Militants from the so-called Islamic State have launched a dawn counter-attack as Iraqi government troops push into the city of Falluja.
A day after troops advanced through the southern suburb of Nuaimiya, scores of IS fighters attacked them, army officers told news agencies.
The army defeated the attackers but suffered casualties, the sources said.
Aid workers are increasingly concerned for the safety of 50,000 civilians said to be trapped in Falluja.
Reports speak of people starving to death and of being killed for refusing to fight for IS.
The Iraqi military has urged those remaining to either leave the city or stay indoors but IS is preventing civilians from fleeing.
Falluja fell to IS in January 2014, a key moment in the Sunni Muslim jihadist group's rise that saw it declare a caliphate across swathes of Iraq and Syria.
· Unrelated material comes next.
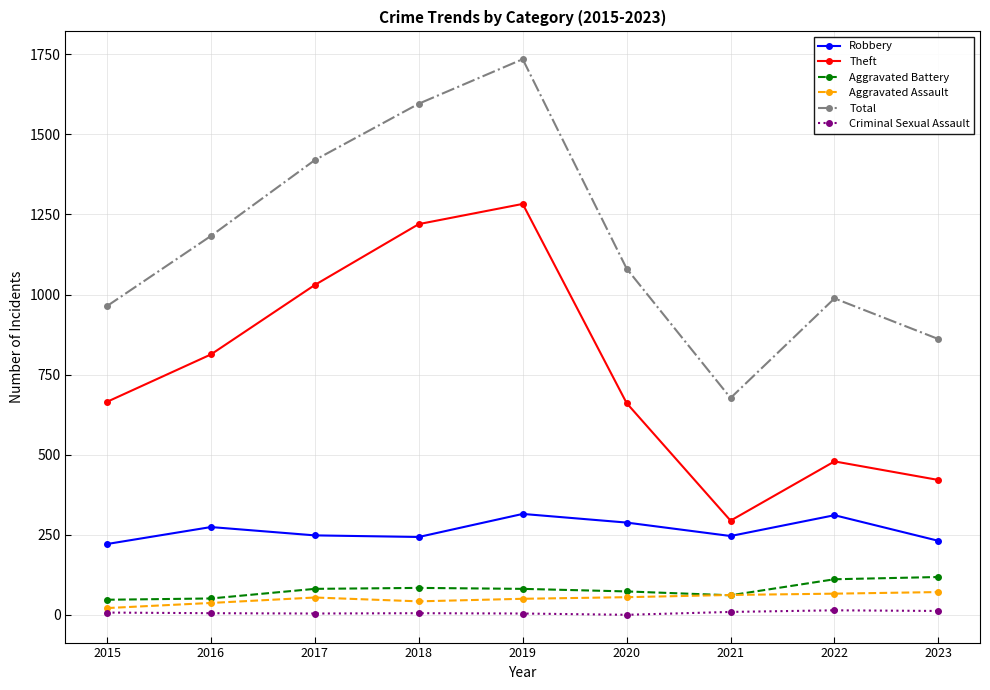

What is the value of the Total point at the 3rd from the left?

1420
It is one of two major cities held by IS in Iraq — the other being Mosul.
'They came at us'
Lt Gen Abdelwahab al-Saadi, the overall commander of the Falluja operation, told AFP news agency around 100 IS fighters had taken part in the attack and 75 of them had been killed.
"They came at us heavily armed but did not use car bombs or suicide bombers," he said.
But two officers with special forces in the area told the Associated Press news agency that the jihadists had sent out six explosives-laden cars, none of which reached their targets.
IS also used snipers and tunnels in the attack, they added, speaking on condition of anonymity.
Jan Egeland, secretary general of the Norwegian Refugee Council, which helps families displaced from the city, warned on Tuesday that a "human catastrophe" was unfolding in Falluja.
"Families are caught in the crossfire with no safe way out," he said.
"Warring parties must guarantee civilians safe exit now, before it's too late and more lives are lost."
The situation of civilians in the city is dire, the BBC's Jim Muir reports from Iraq.
They have lived through a nine-month siege with little food or medicine and now they face mortal danger if there is an all-out assault on the city centre, our correspondent says.
The IS fighters are being widely accused of using them as human shields, he adds.